# Engine flooding?



## topher5150 (Nov 5, 2014)

Could a slow cranking engine cause some flooding? I ask because I went to start my blower in the garage I noticed how slow the engine would turn, and then after I moved the blower there was gas on the floor. I know the starter is rather old and probably needs replacing, but I think the combination of an old starter, and electrical that is grossly incapable of handling much more than the garage door opener might be giving me issues.


----------



## sscotsman (Dec 8, 2010)

Could be a stuck carb float..a stuck float will cause gas to leak out.
starting it up could result in the float getting stuck, although if this is what is happening, the starter is not the direct cause of the stuck float..

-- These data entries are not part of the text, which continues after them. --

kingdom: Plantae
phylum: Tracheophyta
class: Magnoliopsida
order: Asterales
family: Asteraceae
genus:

Depending on what oil you are using, its generally not a good idea to run a snowblower in the heat of the summer..
the oil is meant for cold temps, not hot..although it should be fine if its only a minute or so..

Here is how I fixed my stuck carb float:

The Ariens 1960's and 1970's Sno-Thro info site.

Scot


----------



## Shryp (Jan 1, 2011)

A lot of snowblower engines will leak gas from priming too. The carb is lower than the intake tube so the fuel will just fall out the choke from gravity when the engine is not running. Not having enough amps to the starter will cause the starter to not turn as fast as it should, but it will also heat up more and burn out faster. I don't think you have anything to worry with the oil. At most you might burn a little oil as it warms up. Most snowblowers have 5w30 and that is acceptable for summer use in most engines.


----------



## thool (Jul 25, 2016)

Is there a lot of resistance when you pull the recoil starter? My drive pulley is always taut and turning the friction plate, so starting the engine always spins that disk. The point is that there may be a shot bearing in that path. You can remove the spark plug and slowly pull the recoil for a good measure of how much drag there is, and if there are any unusual sounds.

What kind of motor is it? Model number would be helpful.


----------



## topher5150 (Nov 5, 2014)

It's an older briggs & stratton 8hp 190403. The recoil pulls pretty effortlessly until you get to the compression part of the cycle.


----------



## GoBlowSnow (Sep 4, 2015)

Ditto on the float. Do a carb rebuild. the gasket that the needle hits may be too far down in that little hole.


----------



## GoBlowSnow (Sep 4, 2015)

And make sure that the indented part of the bowl is facing the back, towards the needle/hinge. that way the float can go down and up easily.


----------



## topher5150 (Nov 5, 2014)

I have a new carb laying around some where I'll give that a try


----------



## jtclays (Sep 24, 2010)

Topher, make sure nothing is causing the flywheel to slow, like bird or mice nests inside the recoil housing. Doesn't matter where you store it, they can get in and cause the "dragging" starter. It will require removing the recoil starter housing or at least cheating a look inside near the starter. If the starter has heavy,old grease on the pinion it'll cause a "drain" like you experiencing. The fuel leak can be caused by not enough vacuum to pull the fuel to the engine because of the slow starter.


----------



## CarlB (Jan 2, 2011)

check the oil level and check for gas in the oil. If the float was stuck the gas could have gone past the piston into the oil. Also if there is a lot of gas on top of the piston it will make it very hard to turn over. Starting the engine with a lot of gas on top of the piston can bend or brake a connecting rod. 

I the oil is overfilled by a good margin or smells badly of gas do not try to start the engine. 

Pull the spark plug and crank the engine over watch out for gas coming out of the spark plug hole. Make sure the plug wire does not arc which can light the gas coming out of the plug hole catch fire.


----------